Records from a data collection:
◇ ◇ ◇ ◇

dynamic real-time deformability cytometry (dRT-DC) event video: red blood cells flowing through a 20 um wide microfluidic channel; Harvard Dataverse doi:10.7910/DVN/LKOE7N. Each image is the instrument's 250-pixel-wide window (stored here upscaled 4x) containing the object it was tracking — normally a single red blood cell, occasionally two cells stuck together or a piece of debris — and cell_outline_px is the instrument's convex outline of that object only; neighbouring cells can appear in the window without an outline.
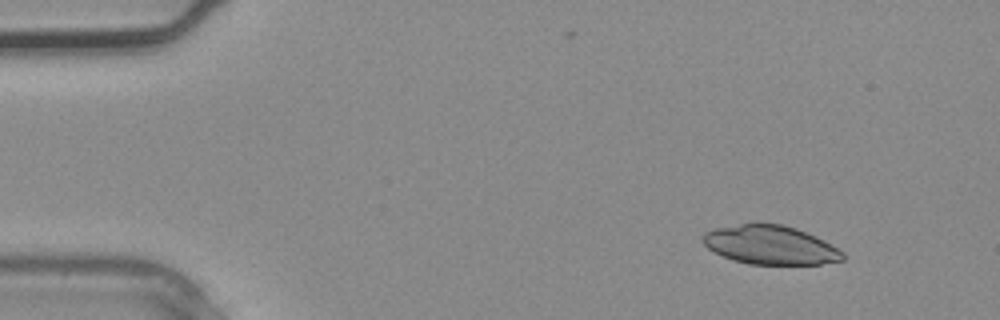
{"species": "common noctule bat (a hibernating species)", "species_latin": "Nyctalus noctula", "temperature_condition": "warm", "stored_images_in_passage": 3, "camera_frame_rate_fps": 3000, "um_per_image_px": 0.085, "animal": {"sex": "male", "body_mass_g": 20.4}, "frame": {"image": 1, "passage_image": 1, "time_ms": 0.0, "image_size_px": [1000, 320], "cell_outline_px": [[844, 260], [820, 264], [748, 264], [732, 260], [708, 248], [700, 240], [700, 236], [704, 232], [716, 228], [752, 220], [756, 220], [780, 224], [796, 228], [816, 236], [824, 240], [844, 252]], "centroid_in_image_um": [65.43, 20.78], "position_along_channel_um": 19.6, "area_um2": 32.43}}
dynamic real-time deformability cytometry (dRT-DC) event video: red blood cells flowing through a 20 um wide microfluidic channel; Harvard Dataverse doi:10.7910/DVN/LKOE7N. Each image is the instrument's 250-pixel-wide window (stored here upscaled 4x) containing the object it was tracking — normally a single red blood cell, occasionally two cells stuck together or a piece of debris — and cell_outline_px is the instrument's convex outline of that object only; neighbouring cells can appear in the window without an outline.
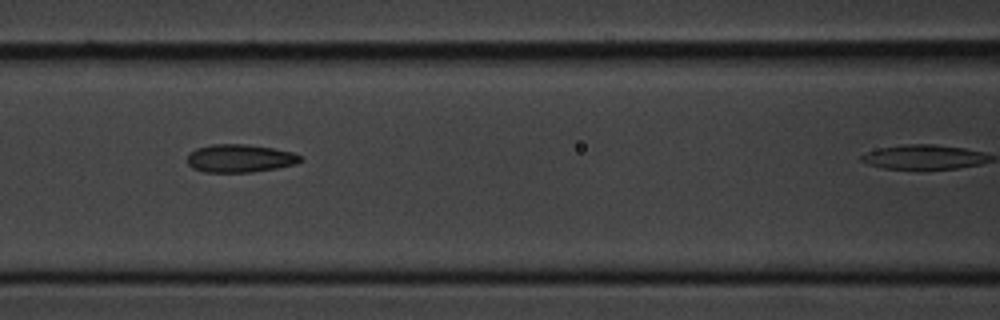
{"species": "common noctule bat (a hibernating species)", "species_latin": "Nyctalus noctula", "temperature_condition": "cold", "stored_images_in_passage": 6, "camera_frame_rate_fps": 3000, "um_per_image_px": 0.085, "animal": {"sex": "male", "body_mass_g": 20.1, "forearm_length_mm": 53.5}, "frame": {"image": 1, "passage_image": 5, "time_ms": 4.667, "image_size_px": [1000, 320], "cell_outline_px": [[304, 160], [296, 164], [276, 168], [252, 172], [204, 172], [192, 168], [188, 164], [188, 152], [196, 148], [212, 144], [244, 144], [272, 148], [292, 152], [300, 156]], "centroid_in_image_um": [20.37, 13.46], "position_along_channel_um": 146.2, "area_um2": 18.5}}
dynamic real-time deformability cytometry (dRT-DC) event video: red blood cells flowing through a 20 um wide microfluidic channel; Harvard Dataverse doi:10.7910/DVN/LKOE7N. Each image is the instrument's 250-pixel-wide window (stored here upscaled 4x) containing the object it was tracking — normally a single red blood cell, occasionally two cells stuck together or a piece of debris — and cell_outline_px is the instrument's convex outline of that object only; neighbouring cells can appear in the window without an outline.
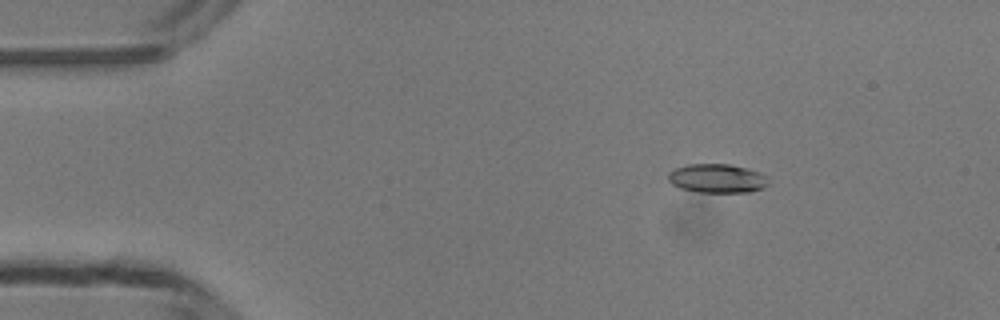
{"species": "common noctule bat (a hibernating species)", "species_latin": "Nyctalus noctula", "temperature_condition": "room temperature", "stored_images_in_passage": 49, "camera_frame_rate_fps": 3000, "um_per_image_px": 0.085, "animal": {"sex": "male", "body_mass_g": 13.3}, "frame": {"image": 1, "passage_image": 8, "time_ms": 2.333, "image_size_px": [1000, 320], "cell_outline_px": [[768, 184], [764, 188], [752, 192], [700, 192], [680, 188], [672, 184], [668, 180], [668, 172], [676, 168], [688, 164], [728, 164], [748, 168], [760, 172], [768, 176]], "centroid_in_image_um": [60.99, 15.16], "position_along_channel_um": 24.0, "area_um2": 17.05}}
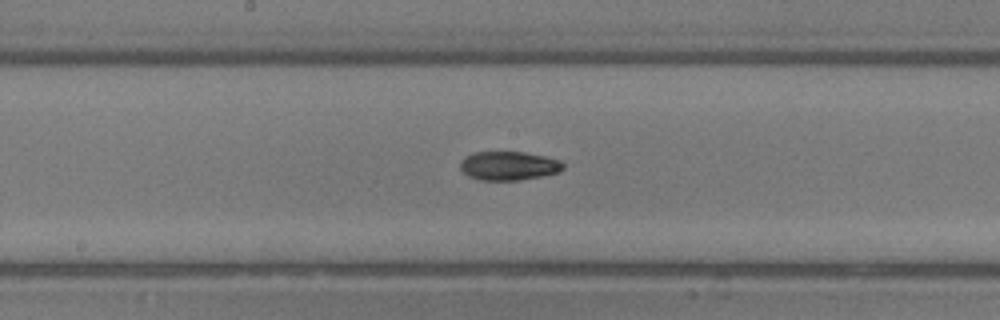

◇ ◇ ◇ ◇

(The problem) Reproduce the data word for word, excluding its pictures.

(Finished exercise)
dynamic real-time deformability cytometry (dRT-DC) event video: red blood cells flowing through a 20 um wide microfluidic channel; Harvard Dataverse doi:10.7910/DVN/LKOE7N. Each image is the instrument's 250-pixel-wide window (stored here upscaled 4x) containing the object it was tracking — normally a single red blood cell, occasionally two cells stuck together or a piece of debris — and cell_outline_px is the instrument's convex outline of that object only; neighbouring cells can appear in the window without an outline.
{"species": "common noctule bat (a hibernating species)", "species_latin": "Nyctalus noctula", "temperature_condition": "warm", "stored_images_in_passage": 3, "camera_frame_rate_fps": 3000, "um_per_image_px": 0.085, "animal": {"sex": "male", "body_mass_g": 20.4}, "frame": {"image": 1, "passage_image": 1, "time_ms": 0.0, "image_size_px": [1000, 320], "cell_outline_px": [[844, 260], [820, 264], [748, 264], [732, 260], [708, 248], [700, 240], [700, 236], [704, 232], [716, 228], [752, 220], [756, 220], [780, 224], [796, 228], [816, 236], [824, 240], [844, 252]], "centroid_in_image_um": [65.43, 20.78], "position_along_channel_um": 19.6, "area_um2": 32.43}}
dynamic real-time deformability cytometry (dRT-DC) event video: red blood cells flowing through a 20 um wide microfluidic channel; Harvard Dataverse doi:10.7910/DVN/LKOE7N. Each image is the instrument's 250-pixel-wide window (stored here upscaled 4x) containing the object it was tracking — normally a single red blood cell, occasionally two cells stuck together or a piece of debris — and cell_outline_px is the instrument's convex outline of that object only; neighbouring cells can appear in the window without an outline.
{"species": "common noctule bat (a hibernating species)", "species_latin": "Nyctalus noctula", "temperature_condition": "cold", "stored_images_in_passage": 6, "camera_frame_rate_fps": 3000, "um_per_image_px": 0.085, "animal": {"sex": "male", "body_mass_g": 20.1, "forearm_length_mm": 53.5}, "frame": {"image": 1, "passage_image": 5, "time_ms": 4.667, "image_size_px": [1000, 320], "cell_outline_px": [[304, 160], [296, 164], [276, 168], [252, 172], [204, 172], [192, 168], [188, 164], [188, 152], [196, 148], [212, 144], [244, 144], [272, 148], [292, 152], [300, 156]], "centroid_in_image_um": [20.37, 13.46], "position_along_channel_um": 146.2, "area_um2": 18.5}}
dynamic real-time deformability cytometry (dRT-DC) event video: red blood cells flowing through a 20 um wide microfluidic channel; Harvard Dataverse doi:10.7910/DVN/LKOE7N. Each image is the instrument's 250-pixel-wide window (stored here upscaled 4x) containing the object it was tracking — normally a single red blood cell, occasionally two cells stuck together or a piece of debris — and cell_outline_px is the instrument's convex outline of that object only; neighbouring cells can appear in the window without an outline.
{"species": "common noctule bat (a hibernating species)", "species_latin": "Nyctalus noctula", "temperature_condition": "room temperature", "stored_images_in_passage": 49, "camera_frame_rate_fps": 3000, "um_per_image_px": 0.085, "animal": {"sex": "male", "body_mass_g": 13.3}, "frame": {"image": 1, "passage_image": 8, "time_ms": 2.333, "image_size_px": [1000, 320], "cell_outline_px": [[768, 184], [764, 188], [752, 192], [700, 192], [680, 188], [672, 184], [668, 180], [668, 172], [676, 168], [688, 164], [728, 164], [748, 168], [760, 172], [768, 176]], "centroid_in_image_um": [60.99, 15.16], "position_along_channel_um": 24.0, "area_um2": 17.05}}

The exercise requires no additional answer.